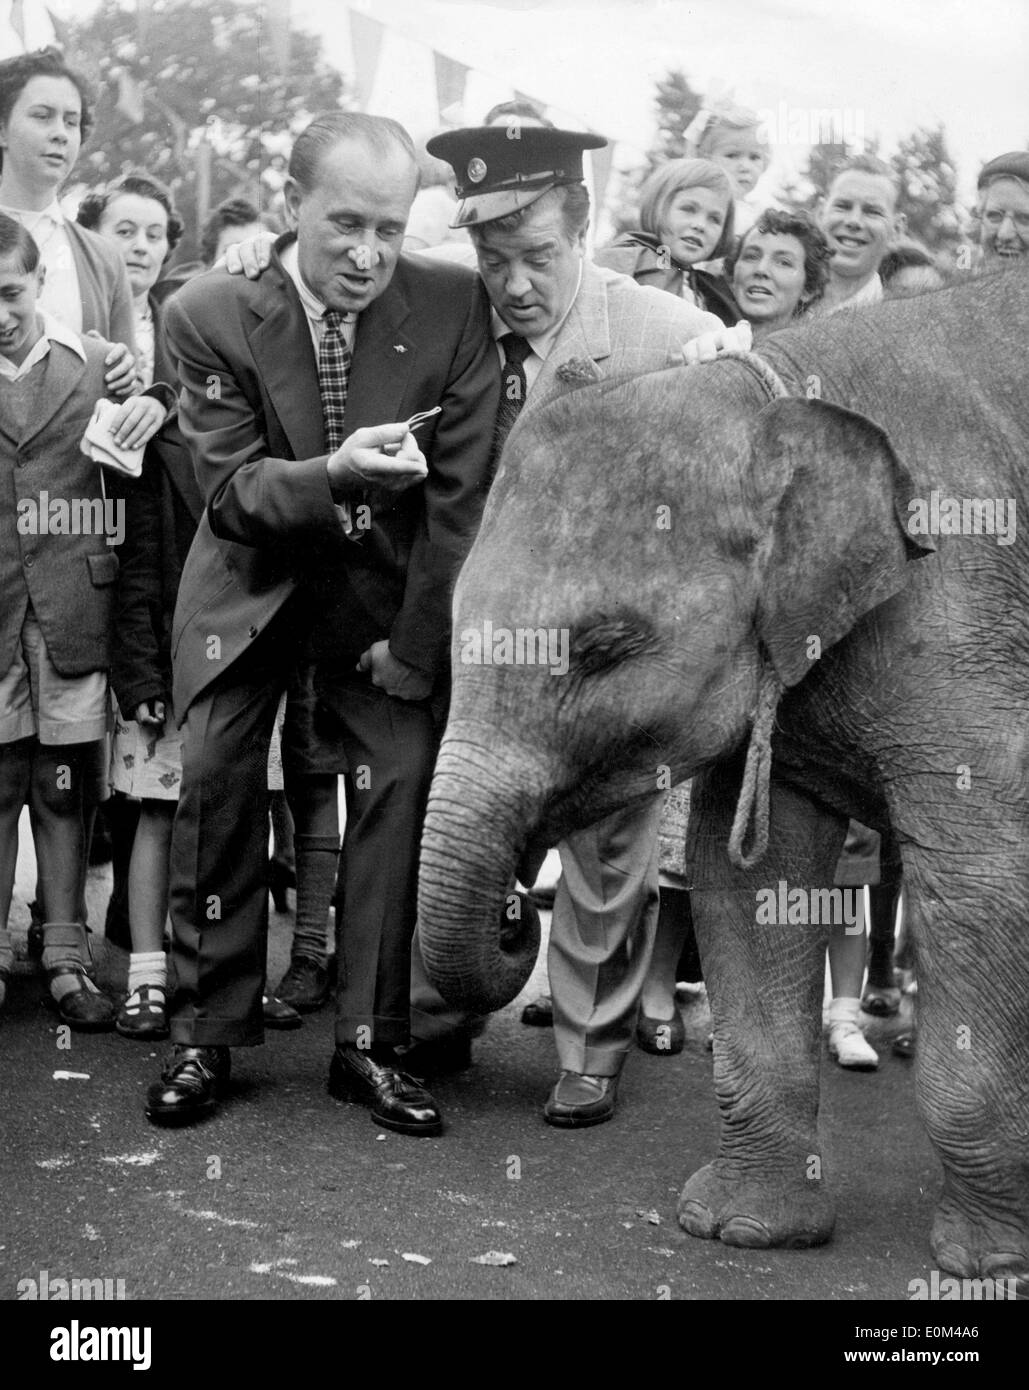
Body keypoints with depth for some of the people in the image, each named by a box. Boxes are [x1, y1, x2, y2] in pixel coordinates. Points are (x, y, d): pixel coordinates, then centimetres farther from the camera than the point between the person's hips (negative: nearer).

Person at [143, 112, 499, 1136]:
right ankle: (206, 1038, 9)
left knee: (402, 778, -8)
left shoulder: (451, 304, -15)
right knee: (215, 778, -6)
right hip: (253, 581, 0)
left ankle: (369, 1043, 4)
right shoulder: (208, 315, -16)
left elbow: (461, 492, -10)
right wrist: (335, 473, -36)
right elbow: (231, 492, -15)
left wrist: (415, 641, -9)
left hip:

____

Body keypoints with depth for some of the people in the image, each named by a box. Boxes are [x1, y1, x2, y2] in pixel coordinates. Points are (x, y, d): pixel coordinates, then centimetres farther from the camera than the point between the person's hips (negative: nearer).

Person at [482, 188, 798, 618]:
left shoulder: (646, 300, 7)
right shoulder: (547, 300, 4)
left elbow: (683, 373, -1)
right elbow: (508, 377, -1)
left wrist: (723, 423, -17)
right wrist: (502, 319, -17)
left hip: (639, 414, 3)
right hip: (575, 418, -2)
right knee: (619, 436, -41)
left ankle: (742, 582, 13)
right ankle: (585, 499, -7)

____

Task item
Report each line above that contains the string "left", treating uppercase and lowercase letters as different.

Answer below
left knee: (402, 778, -8)
left shoulder: (451, 304, -15)
left ankle: (369, 1043, 4)
left elbow: (461, 492, -10)
left wrist: (415, 641, -9)
left hip:
left shoulder: (646, 300, 7)
left elbow: (683, 373, -1)
left wrist: (723, 423, -17)
left hip: (639, 414, 3)
left ankle: (742, 582, 13)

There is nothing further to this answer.